Вопрос был лишь наполовину ироническим, и Айдрис удивилась, зачем мать требует торжественного обещания не делать то, чего у нее и в мыслях не было. Требуемое обещание она дала.
Все было теперь хорошо. Мы встречались как обычно и без опасений обсуждали планы на будущее. Графиня сделалась со своими детьми, против обыкновения, столь ласкова, что они стали надеяться получить когда-нибудь и ее согласие. Она была слишком на них непохожа, слишком чужда всему, что они любили, чтобы они могли находить удовольствие в ее обществе, однако они радовались, видя ее примирившейся. Однажды Адриан решился даже просить мать принять меня. Она отказалась с улыбкой и напомнила ему, что сестра его обещала быть терпеливой.

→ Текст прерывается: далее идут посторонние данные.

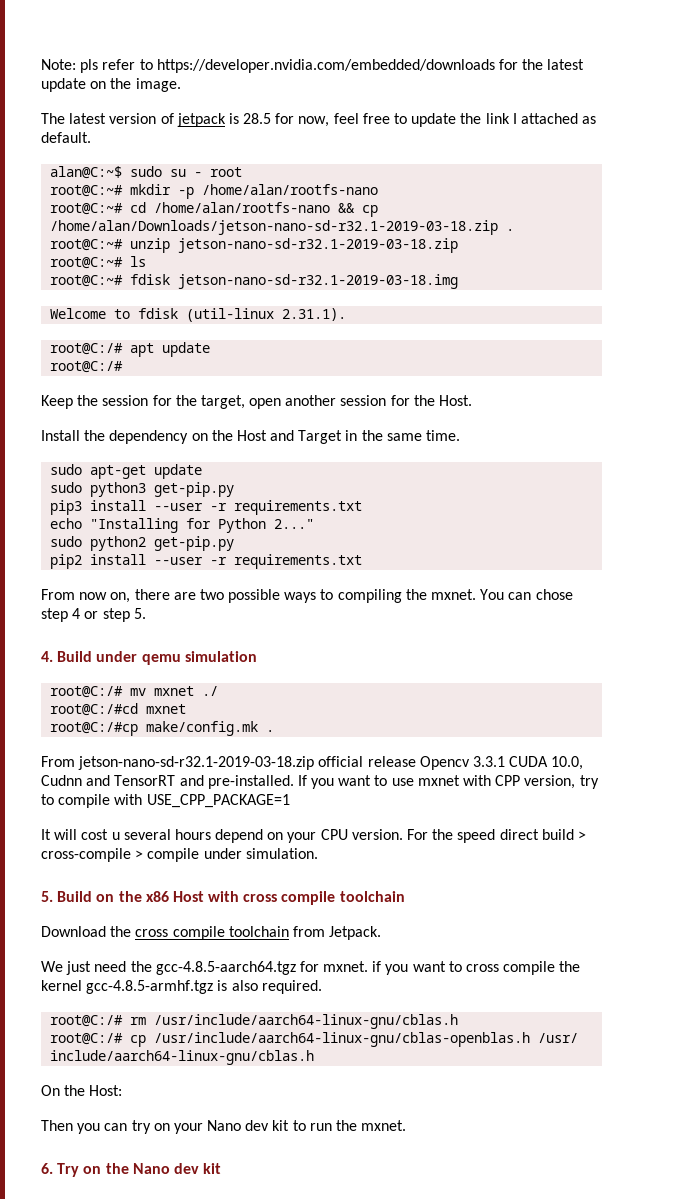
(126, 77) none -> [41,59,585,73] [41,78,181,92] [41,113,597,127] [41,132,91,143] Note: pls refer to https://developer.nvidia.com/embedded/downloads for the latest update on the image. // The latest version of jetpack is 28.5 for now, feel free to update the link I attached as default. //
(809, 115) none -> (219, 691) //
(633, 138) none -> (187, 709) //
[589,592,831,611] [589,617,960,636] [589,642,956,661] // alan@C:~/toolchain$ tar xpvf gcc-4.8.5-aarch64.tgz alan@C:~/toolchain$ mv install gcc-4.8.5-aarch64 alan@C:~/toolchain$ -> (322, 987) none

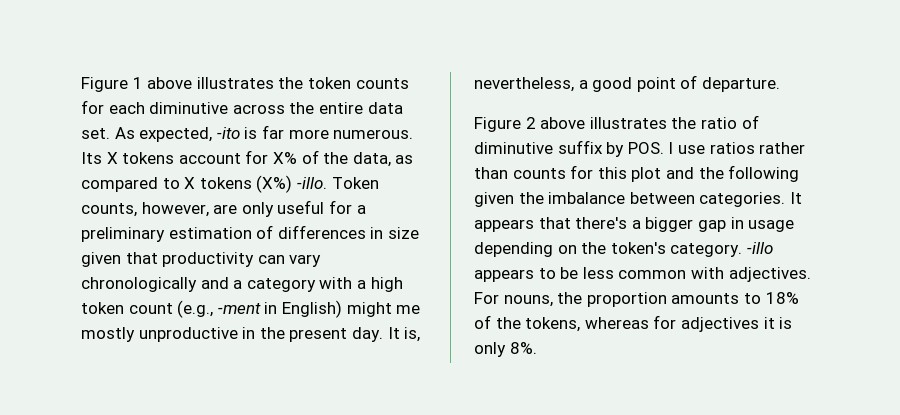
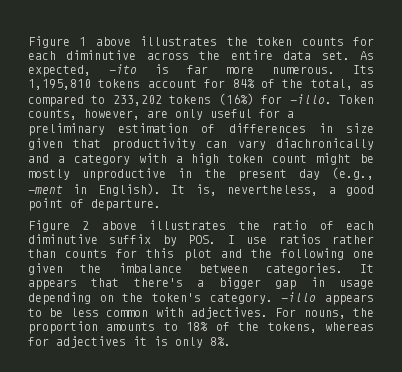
[106,152,118,164] X -> [28,79,91,90] 1,195,810
[272,150,391,167] X% of the data, -> [232,79,353,90] 84% of the total,
[184,175,293,193] X tokens (X%) -> [112,93,283,106] 233,202 tokens (16%) for
[81,277,197,292] chronologically -> [276,138,374,150] diachronically
[177,300,421,318] (e.g., -ment in English) might me -> [316,153,374,165] might be
[351,327,383,342] day. -> [298,167,374,180] [28,183,161,196] day (e.g., -ment in English).
(759, 122) none -> [346,221,374,230] each
(800, 173) none -> [353,251,374,258] one

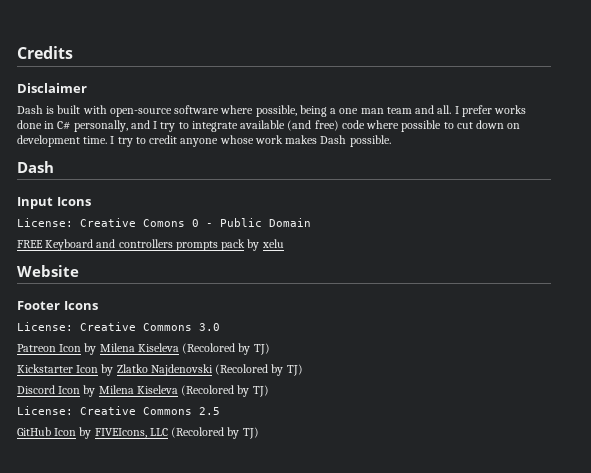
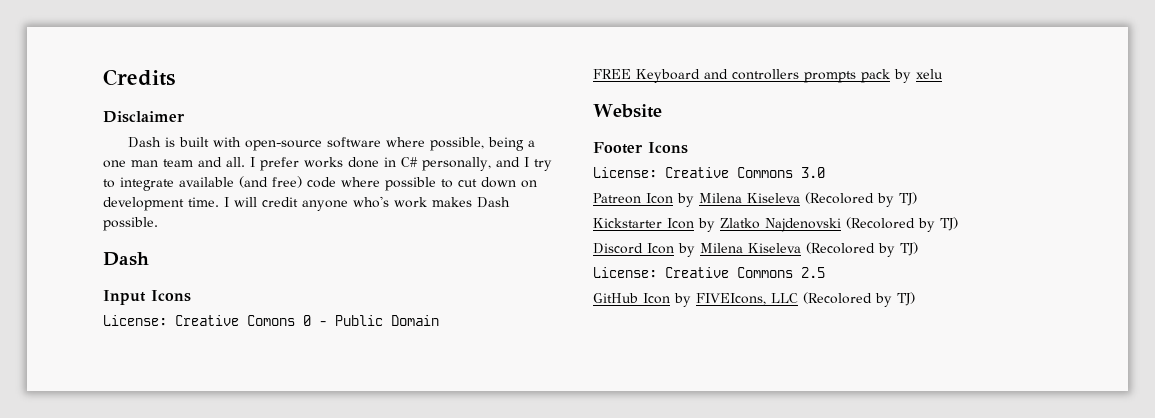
[117,137,146,147] try to -> [234,197,257,207] will
[219,135,254,144] whose -> [353,196,389,208] who's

Когда месяц уже почти миновал, Адриан получил из Лондона письмо, в котором один из друзей просил его немедленно приехать по весьма важному делу. Сам не способный к обману, Адриан не подозревал его и в других. Я проводил друга до Стейнса;79 Адриан был весел и оживлен; так как в его отсутствие мне нельзя было видеться с Айдрис, он обещал вернуться как можно скорее. Его необычная веселость странным образом пробудила во мне противоположное чувство — смутное предощущение беды. Я медленно возвращался к себе, считая часы, которые должны были пройти, прежде чем я вновь увижу Айдрис. Мало ли что могло случиться за это время. Что, если ее мать, пользуясь отсутствием Адриана, станет принуждать ее сильнее, чем прежде, или заманит в какую-нибудь ловушку? Будь что будет, а я решил увидеться с возлюбленной на следующий же день. Это решение меня успокоило. Глупец! Как мог ты медлить хотя бы минуту?!

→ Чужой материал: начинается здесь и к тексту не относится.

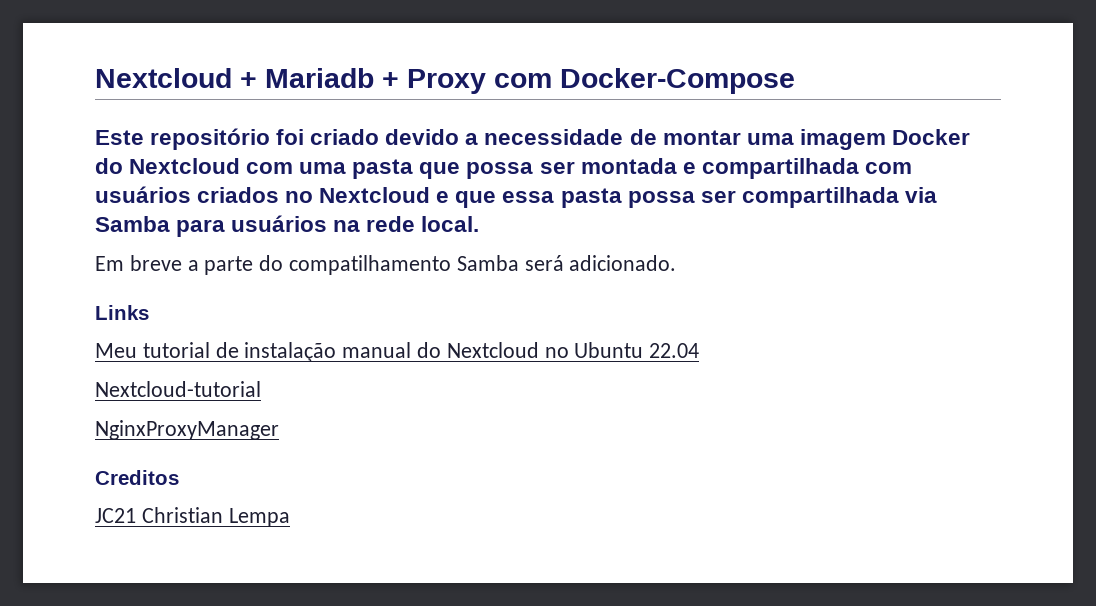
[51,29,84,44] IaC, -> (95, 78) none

Я лег спать. После полуночи меня разбудил громкий стук. Это было зимою; шел снег, в обнаженных ветвях деревьев свистел ветер, стряхивая с них белые хлопья; завывание ветра и стук в дверь причудливо мешались с моими снами. Наконец я очнулся. Наскоро одевшись, я поспешил на стук, готовясь открыть дверь какому-то нежданному гостю. Бледная как снег, кружившии вокруг нее, передо мной стояла Айдрис.

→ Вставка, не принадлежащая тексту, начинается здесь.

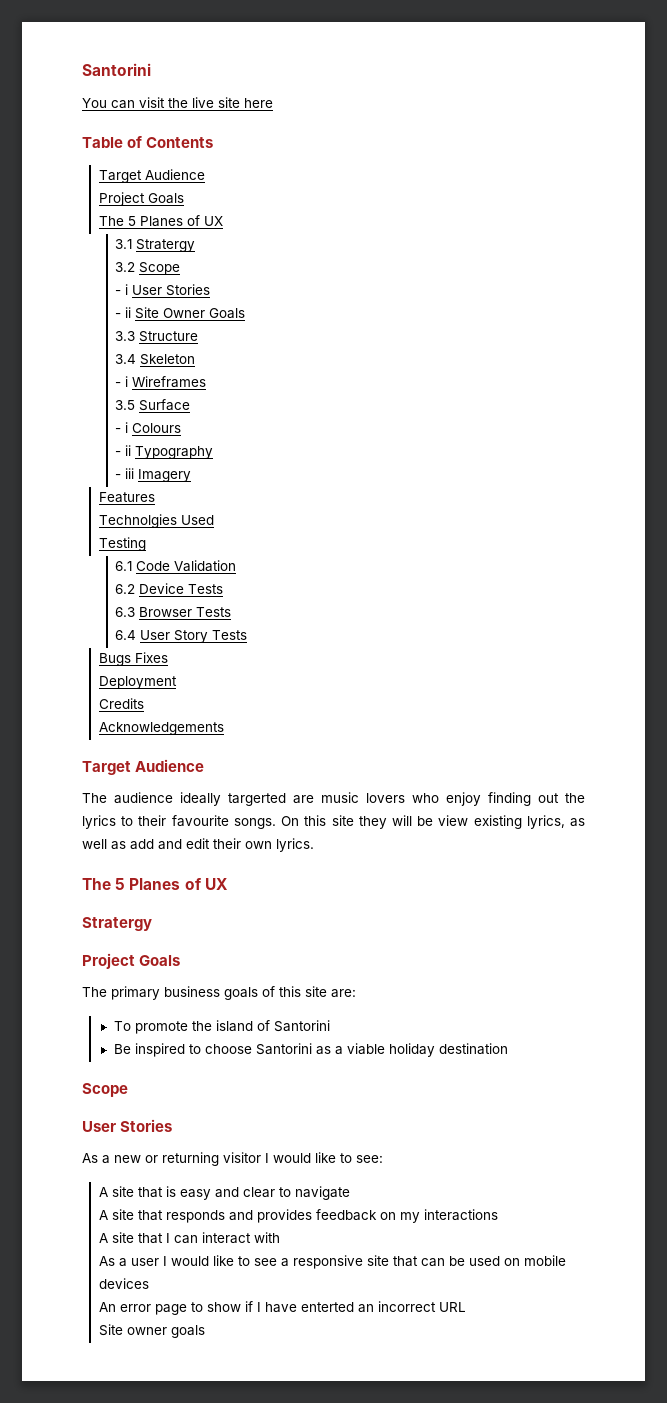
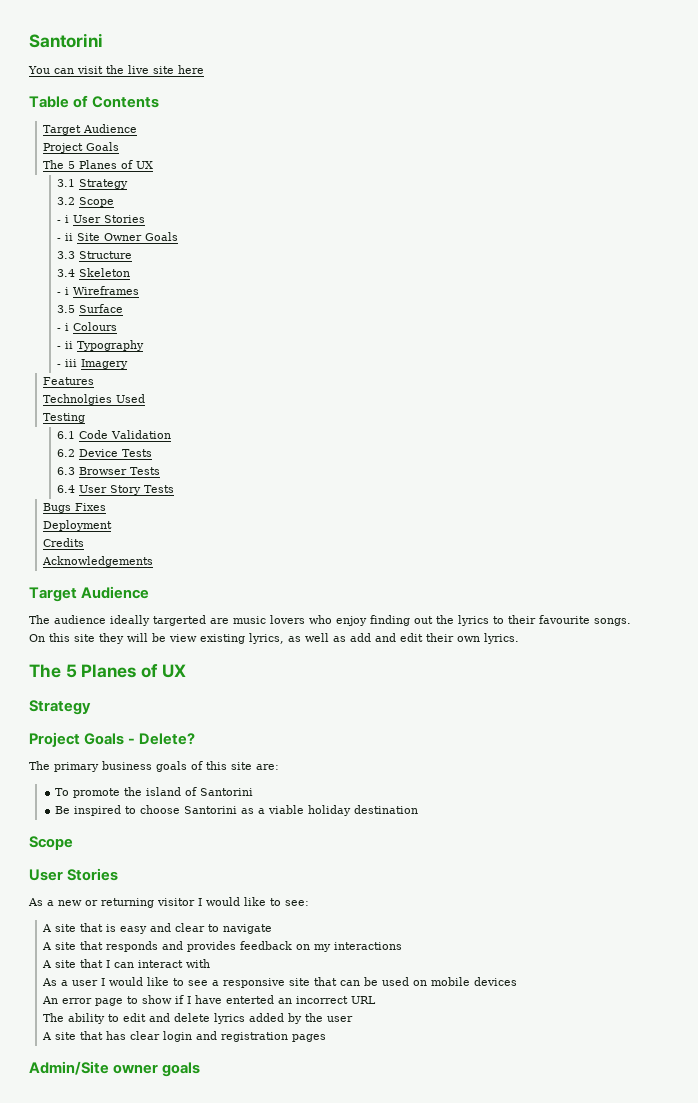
[136,239,196,252] Stratergy -> [78,179,128,189] Strategy
[82,917,152,931] [82,953,181,969] Stratergy // Project Goals -> [29,700,91,715] [29,732,196,747] Strategy // Project Goals - Delete?
[98,1324,123,1336] Site -> [42,1013,353,1024] [41,1031,326,1042] [29,1061,109,1075] The ability to edit and delete lyrics added by the user // A site that has clear login and registration pages // Admin/Site

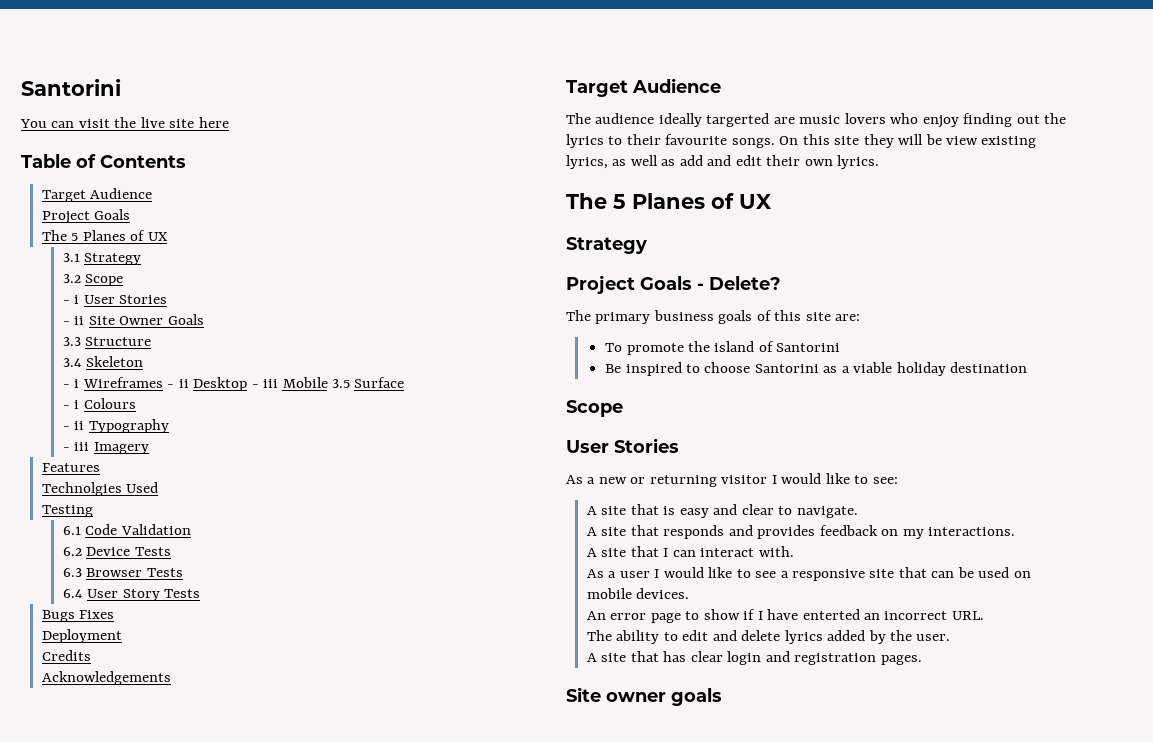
(139, 290) // -> [167,377,328,391] - ii Desktop - iii Mobile
[222,924,272,934] navigate -> [796,506,858,518] navigate.
[333,942,402,950] interactions -> [928,527,1016,536] interactions.
[185,959,210,968] with -> [758,546,794,557] with.
[473,977,517,986] devices -> [636,588,690,599] devices.
[350,996,376,1004] URL -> [951,611,984,620] URL.
[326,1016,353,1022] user -> [916,634,951,641] user.
[291,1034,326,1042] [29,1061,109,1075] pages // Admin/Site -> [880,655,922,665] [566,687,601,702] pages. // Site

— Спаси меня! — крикнула она и упала бы, если бы я не поддержал ее.
Но мгновение спустя она пришла в себя и громко, отчаянно стала умолять меня седлать лошадей и везти ее в Лондон, к брату… спасти ее. Лошадей у меня не было.
— Что же делать? — вскричала она, ломая руки. — Я погибла! Погибли мы оба! Лайонел, поспешим отсюда! Здесь мне оставаться нельзя. Экипаж можно достать на ближайшей почтовой станции… Может быть, мы еще успеем… О, едем, едем! Будь со мной, спаси и защити меня!
Слыша эти мольбы, видя беспорядок в ее одежде, растрепанные волосы и полные ужаса глаза, я подумал, не сошла ли с ума и она.
— Любимая, — сказал я, обняв ее, — тебе лучше отдохнуть, успокоиться; ты продрогла, я сейчас разведу огонь.
— Отдыхать? — вскричала она. — Отдыхать? Лайонел, если будем медлить, мы погибли. Умоляю тебя, бежим! Бежим, если не хочешь потерять меня навсегда!
Чтобы Айдрис, принцесса, выросшая в холе и неге, бежала из своего замка ненастной зимней ночью и стояла у дверей моего убогого жилшца, умоляя меня бежать с ней во тьму и метель, — такое могло быть только во сне. Но ее мольбы и красота убеждали меня, что все это не было сонным видением. Испуганно оглядываясь, словно боясь быть подслушанной, она зашептала:
— Я узнала, что завтра, нет, сегодня, ведь день уже наступил, сегодня на рассвете чужеземцы — австрийцы, наемники моей матери — должны увезти меня в Германию, в темницу или к брачному алтарю, но лишь бы подальше от тебя и от брата. Бежим, ведь они скоро будут здесь!